The benefit is that the preprocessing stage changes the content such that the subsequent encode will achieve the same perceptual quality at significantly lower data rate. In particular, the ML models of iSize have been shown to reduce the bitrate of H.264/AVC, H.265/HEVC and AV1 encoding standards by 20 to 40 per cent without changing the video resolution and while achieving the same or even higher VMAF score. This means that, for the same or even less compute cycles than what they consume today, standards-based encoders can achieve the same visual quality at higher compression.
Importantly, since the ML-based preprocessing stage is a massively parallel process, it is ideally suited to graphics processing units (GPUs). These are readily available in the cloud. Thus, the processing can be spun up or down as needed, and consume as little as 12milliseconds per 1080p (full HD) video frame on an NVIDIA T4 GPU. Since such perceptual preprocessing is a one-off process and multiple encoding bitrates (or even encoding standards) can benefit from it, this mild overhead is over-compensated by the reduction in compression complexity, the avoidance of being tightly coupled with highly-optimized hardware-enhanced codecs that carry out a separate compression stage for every format and every bitrate needed by every edge server. Moreover, no change or upgrade is required to consumer devices, thereby prolonging their longevity and improving their quality of experience for their users. The result is a substantial decrease in bandwidth requirements in delivering video, for a barely noticeable processing overhead.

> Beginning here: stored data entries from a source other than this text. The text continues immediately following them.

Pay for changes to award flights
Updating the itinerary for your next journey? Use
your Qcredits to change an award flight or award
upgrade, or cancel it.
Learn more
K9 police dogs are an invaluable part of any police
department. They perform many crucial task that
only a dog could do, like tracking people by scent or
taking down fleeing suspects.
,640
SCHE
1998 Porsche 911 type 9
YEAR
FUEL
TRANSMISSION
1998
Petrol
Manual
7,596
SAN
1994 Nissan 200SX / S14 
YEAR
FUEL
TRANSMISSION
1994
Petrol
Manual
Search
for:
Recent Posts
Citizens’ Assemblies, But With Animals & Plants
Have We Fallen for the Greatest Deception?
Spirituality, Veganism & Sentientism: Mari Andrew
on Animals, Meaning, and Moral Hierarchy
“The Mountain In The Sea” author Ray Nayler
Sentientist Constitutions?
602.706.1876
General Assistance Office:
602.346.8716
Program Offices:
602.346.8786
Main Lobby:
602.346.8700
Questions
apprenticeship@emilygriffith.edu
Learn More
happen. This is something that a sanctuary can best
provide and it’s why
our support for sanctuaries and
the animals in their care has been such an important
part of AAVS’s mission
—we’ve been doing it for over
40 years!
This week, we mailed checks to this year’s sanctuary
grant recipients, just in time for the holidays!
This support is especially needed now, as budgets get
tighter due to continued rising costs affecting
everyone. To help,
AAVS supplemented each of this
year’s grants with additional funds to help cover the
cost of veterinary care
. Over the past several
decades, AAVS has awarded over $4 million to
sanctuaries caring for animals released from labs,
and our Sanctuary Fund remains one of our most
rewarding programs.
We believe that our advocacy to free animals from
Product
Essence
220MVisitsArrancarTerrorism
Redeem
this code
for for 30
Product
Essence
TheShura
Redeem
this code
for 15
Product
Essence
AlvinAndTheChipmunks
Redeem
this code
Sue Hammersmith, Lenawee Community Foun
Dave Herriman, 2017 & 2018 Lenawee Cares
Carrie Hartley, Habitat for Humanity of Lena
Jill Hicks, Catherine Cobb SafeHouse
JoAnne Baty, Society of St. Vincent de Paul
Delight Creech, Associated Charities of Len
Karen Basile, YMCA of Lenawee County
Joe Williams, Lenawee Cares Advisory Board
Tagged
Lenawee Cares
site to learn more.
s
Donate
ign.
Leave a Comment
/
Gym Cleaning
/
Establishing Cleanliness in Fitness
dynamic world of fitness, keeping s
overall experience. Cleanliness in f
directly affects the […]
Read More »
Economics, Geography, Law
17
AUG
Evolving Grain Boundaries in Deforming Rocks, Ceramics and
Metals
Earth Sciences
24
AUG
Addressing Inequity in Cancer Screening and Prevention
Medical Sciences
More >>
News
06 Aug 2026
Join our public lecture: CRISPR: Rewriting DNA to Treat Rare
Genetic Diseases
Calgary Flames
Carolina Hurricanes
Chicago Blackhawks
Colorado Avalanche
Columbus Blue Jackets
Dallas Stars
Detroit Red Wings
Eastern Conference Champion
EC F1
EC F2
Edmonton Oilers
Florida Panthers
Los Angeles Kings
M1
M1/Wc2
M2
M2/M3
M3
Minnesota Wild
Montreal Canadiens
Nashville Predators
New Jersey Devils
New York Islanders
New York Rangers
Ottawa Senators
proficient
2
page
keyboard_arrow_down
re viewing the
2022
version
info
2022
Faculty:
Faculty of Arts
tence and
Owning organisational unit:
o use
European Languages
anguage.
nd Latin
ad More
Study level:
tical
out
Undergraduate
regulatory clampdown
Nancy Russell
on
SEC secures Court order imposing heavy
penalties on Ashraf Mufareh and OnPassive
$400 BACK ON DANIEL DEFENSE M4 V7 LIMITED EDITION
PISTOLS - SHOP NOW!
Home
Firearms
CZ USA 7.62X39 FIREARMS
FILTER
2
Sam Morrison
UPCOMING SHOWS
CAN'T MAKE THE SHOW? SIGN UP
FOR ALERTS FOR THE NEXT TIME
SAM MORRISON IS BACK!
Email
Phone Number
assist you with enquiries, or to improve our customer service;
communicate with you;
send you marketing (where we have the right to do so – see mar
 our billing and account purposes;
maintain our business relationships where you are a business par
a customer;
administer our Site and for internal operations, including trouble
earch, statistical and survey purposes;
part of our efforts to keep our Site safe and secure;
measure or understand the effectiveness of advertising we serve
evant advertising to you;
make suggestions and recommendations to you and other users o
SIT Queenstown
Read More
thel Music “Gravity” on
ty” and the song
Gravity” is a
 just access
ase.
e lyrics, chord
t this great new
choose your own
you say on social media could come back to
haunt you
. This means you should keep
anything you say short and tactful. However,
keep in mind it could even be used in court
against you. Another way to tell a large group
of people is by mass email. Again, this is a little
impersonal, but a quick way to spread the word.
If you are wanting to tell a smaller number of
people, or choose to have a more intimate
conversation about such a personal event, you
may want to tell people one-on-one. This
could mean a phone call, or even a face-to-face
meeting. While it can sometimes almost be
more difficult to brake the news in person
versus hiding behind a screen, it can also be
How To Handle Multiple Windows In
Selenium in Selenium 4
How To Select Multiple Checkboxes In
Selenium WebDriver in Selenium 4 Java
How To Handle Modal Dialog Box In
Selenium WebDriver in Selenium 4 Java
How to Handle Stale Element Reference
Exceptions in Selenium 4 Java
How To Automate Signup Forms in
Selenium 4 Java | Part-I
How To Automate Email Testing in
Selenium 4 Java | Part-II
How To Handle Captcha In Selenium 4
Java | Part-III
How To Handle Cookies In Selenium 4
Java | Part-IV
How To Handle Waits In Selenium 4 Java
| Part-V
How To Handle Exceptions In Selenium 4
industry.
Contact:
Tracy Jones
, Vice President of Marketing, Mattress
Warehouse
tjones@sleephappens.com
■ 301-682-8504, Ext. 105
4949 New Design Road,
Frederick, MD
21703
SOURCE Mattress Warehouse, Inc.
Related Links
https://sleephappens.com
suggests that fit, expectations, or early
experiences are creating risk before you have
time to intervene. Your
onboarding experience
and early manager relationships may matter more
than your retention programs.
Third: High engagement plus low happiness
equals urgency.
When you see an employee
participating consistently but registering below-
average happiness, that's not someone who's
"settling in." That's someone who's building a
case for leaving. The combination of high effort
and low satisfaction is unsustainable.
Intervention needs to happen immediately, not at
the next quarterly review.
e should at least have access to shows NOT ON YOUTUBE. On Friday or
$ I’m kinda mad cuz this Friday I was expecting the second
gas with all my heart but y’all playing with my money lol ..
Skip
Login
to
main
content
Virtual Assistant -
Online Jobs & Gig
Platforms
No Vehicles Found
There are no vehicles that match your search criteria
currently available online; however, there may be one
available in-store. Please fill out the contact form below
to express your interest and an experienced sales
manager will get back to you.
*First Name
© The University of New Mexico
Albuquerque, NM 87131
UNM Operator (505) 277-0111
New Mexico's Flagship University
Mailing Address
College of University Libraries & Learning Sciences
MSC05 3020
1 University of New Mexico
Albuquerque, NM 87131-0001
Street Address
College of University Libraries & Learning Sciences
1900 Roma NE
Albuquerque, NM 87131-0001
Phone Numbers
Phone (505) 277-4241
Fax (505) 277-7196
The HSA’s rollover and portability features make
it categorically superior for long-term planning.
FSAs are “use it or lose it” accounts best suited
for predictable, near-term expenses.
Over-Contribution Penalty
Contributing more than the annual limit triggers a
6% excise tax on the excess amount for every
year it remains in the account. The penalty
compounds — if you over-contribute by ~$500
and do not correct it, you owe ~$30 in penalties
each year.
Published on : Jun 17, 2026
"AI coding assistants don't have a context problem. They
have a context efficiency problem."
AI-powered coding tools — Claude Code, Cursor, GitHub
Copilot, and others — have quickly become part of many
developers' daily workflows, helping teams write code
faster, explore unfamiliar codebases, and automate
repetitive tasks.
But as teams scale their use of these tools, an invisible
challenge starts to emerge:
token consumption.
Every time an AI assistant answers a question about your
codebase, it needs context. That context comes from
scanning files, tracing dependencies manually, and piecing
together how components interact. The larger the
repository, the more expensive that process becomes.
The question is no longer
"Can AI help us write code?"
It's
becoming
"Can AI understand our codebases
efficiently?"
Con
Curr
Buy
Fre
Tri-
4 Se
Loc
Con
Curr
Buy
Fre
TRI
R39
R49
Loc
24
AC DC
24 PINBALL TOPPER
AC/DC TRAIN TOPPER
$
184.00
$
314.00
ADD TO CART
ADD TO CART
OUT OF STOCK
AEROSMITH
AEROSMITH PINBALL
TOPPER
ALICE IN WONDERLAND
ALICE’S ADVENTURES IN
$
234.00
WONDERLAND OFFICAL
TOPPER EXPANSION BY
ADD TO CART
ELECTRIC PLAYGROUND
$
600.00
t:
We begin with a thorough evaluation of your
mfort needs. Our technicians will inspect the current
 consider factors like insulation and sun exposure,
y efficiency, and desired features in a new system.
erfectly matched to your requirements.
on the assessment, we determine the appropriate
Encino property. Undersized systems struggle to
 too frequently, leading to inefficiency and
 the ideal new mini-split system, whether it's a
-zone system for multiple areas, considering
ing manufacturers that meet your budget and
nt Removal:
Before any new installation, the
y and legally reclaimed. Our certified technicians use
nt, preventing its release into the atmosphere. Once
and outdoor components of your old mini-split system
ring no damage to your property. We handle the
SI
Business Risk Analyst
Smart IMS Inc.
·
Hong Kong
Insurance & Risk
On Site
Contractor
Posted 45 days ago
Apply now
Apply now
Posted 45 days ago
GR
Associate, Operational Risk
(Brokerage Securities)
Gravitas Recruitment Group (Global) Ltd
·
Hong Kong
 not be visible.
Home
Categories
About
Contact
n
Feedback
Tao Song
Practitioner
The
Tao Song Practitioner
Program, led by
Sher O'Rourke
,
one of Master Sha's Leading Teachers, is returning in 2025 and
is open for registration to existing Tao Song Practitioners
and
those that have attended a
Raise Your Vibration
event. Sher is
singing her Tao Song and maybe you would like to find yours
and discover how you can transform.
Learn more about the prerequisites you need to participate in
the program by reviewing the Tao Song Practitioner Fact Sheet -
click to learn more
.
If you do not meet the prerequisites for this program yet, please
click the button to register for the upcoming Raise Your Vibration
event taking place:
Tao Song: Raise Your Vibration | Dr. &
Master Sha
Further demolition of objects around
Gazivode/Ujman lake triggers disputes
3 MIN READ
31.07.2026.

As a final thought, consider this. If we assume a median data rate saving of 30 per cent based on such perceptual preprocessing, and apply it to the over-80 per cent of the internet traffic that Cisco says will be video in a couple of years’ time, an approach like the one of iSize could reduce internet traffic by close to 25 per cent Even a fraction of that saving would be a welcome reduction in bandwidth contention and the carbon footprint generated by its support systems.